Shipments of LNG from the United States are set to soar throughout 2019 as the industry’s export capacity grows rapidly, up to 8.9Bn ft3 a day by the end of the year, according to the US Energy Information Administration’s Today in Energy’s site.
Simultaneously, four additional export terminals have received all the necessary approvals from the Federal Regulatory Commission and the Department of Energy. Final investment decisions on these projects, which amount to a combined additional LNG export capacity of 7.6Bn ft3, are expected in early 2019.
As export and production capacity expands, so is the bunker infrastructure required by the global shipping industry. Shell, for example, will shortly be able to supply LNG fuel to cruise ships via an articulated bunker barge along the entire eastern coast off the United States as the fuel gains a foothold in the country’s maritime industry.
“LNG has been developing in the Far East and in Europe for some time,” pointed out Wärtsilä sales manager for marine solutions Bill Amundsen. “[But] development in the US has been lagging, the main reason being the lack of a reliable transportation link. The big question is: ‘how am I going to get this fuel?’”
Those concerns will be relieved in part by the articulated bunker barge on which work began in late 2017. Developed by Quality LNG, VT Halter Marine, Wärtsilä and Shell, the barge has a capacity of 4,000 m3. Shell has taken the vessel on a long-term charter.
“The barge provides a transport link from the liquefaction plant to the ship receiving the LNG,” added Mr Amundsen. “It therefore increases the availability of LNG as a fuel source.”
In a similar initiative ExxonMobil has plans to supply LNG to vessels pumped from a liquefaction plant in Jacksonville, Florida.
Taken together, the prospects are for a rapid increase in the 13 LNG-fuelled vessels currently plying the United States coastline. Another 15 are already in the pipeline.

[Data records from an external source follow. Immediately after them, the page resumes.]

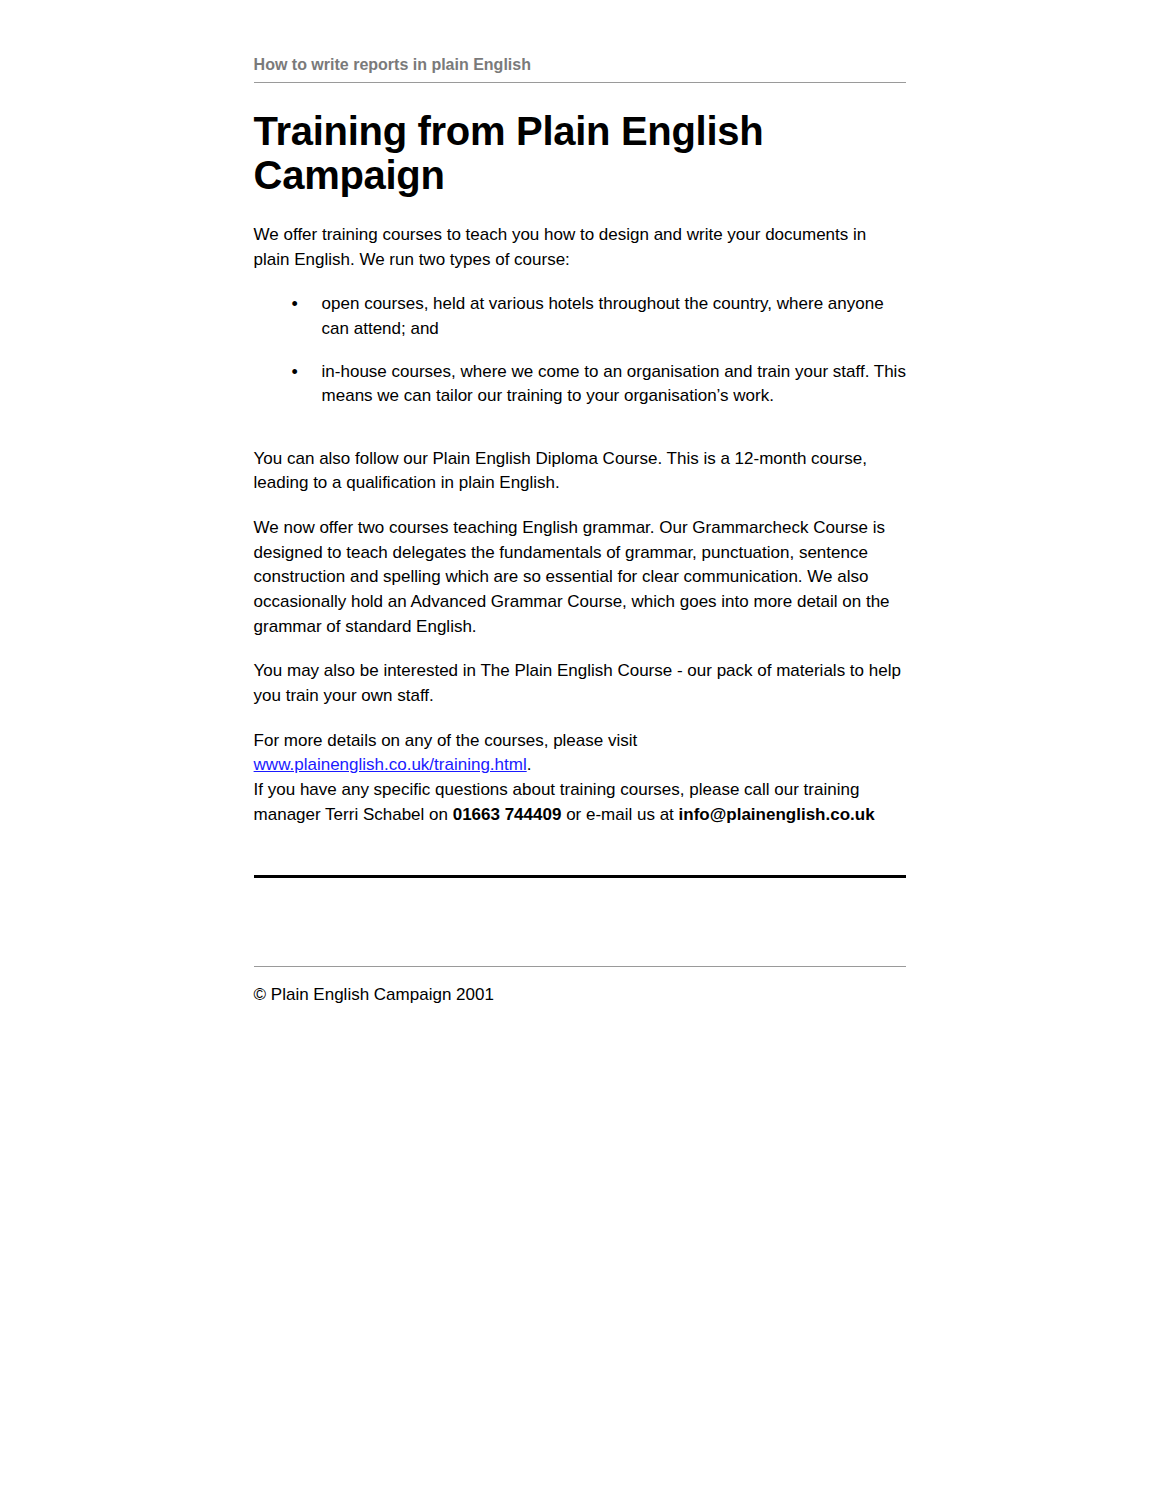How to write reports in plain English
Training from Plain English Campaign
We offer training courses to teach you how to design and write your documents in plain English. We run two types of course:
open courses, held at various hotels throughout the country, where anyone can attend; and
in-house courses, where we come to an organisation and train your staff. This means we can tailor our training to your organisation’s work.
You can also follow our Plain English Diploma Course. This is a 12-month course, leading to a qualification in plain English.
We now offer two courses teaching English grammar. Our Grammarcheck Course is designed to teach delegates the fundamentals of grammar, punctuation, sentence construction and spelling which are so essential for clear communication. We also occasionally hold an Advanced Grammar Course, which goes into more detail on the grammar of standard English.
You may also be interested in The Plain English Course - our pack of materials to help you train your own staff.
For more details on any of the courses, please visit www.plainenglish.co.uk/training.html.
If you have any specific questions about training courses, please call our training manager Terri Schabel on 01663 744409 or e-mail us at info@plainenglish.co.uk
© Plain English Campaign 2001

Few predicted the rate at which the United States’ LNG exports would grow. At an output of 8.9Bn ft3 by the end of 2019, up from a predicted 4.9Bn ft3 in 2018, the United State’s export capacity will be the third-largest in the world, behind only Australia and Qatar. According to most analysts, the rapid increase in the country’s LNG exports is a major factor in the current spate of orders for LNG carriers that will mainly shuttle between the US and Asia.
America has jumped quickly into the top order. The United States only began exporting LNG from the Lower 48 states in early 2016 when the Sabine Pass liquefaction terminal in Louisiana shipped its first cargo. Since then, the EIA points out, Sabine Pass has expanded from just one to four operating liquefaction trains while the Cove Point LNG export facility in Maryland also began operations.
Meanwhile two more trains are expected to ship their first cargos within the next few weeks – Sabine Pass’s fifth train and Corpus Christi’s first. Both opened several months ahead of schedule.
Export shipments will accelerate right through 2019 on the back of new start-ups, according to the EIA. They are the export-dedicated Cameron LNG in Louisiana and Freeport LNG in Texas, both now in the commissioning process. First LNG is expected from these plants in H1 2019 and production is slated to expand steadily thereafter. Their developers expect all of Cameron LNG’s three trains and Freeport’s two trains to be put into service during the year.
And yet another new LNG facility at Elba Island near Savannah, Georgia, is on schedule to become fully operational during 2019 in what looks like an unstoppable momentum for the industry.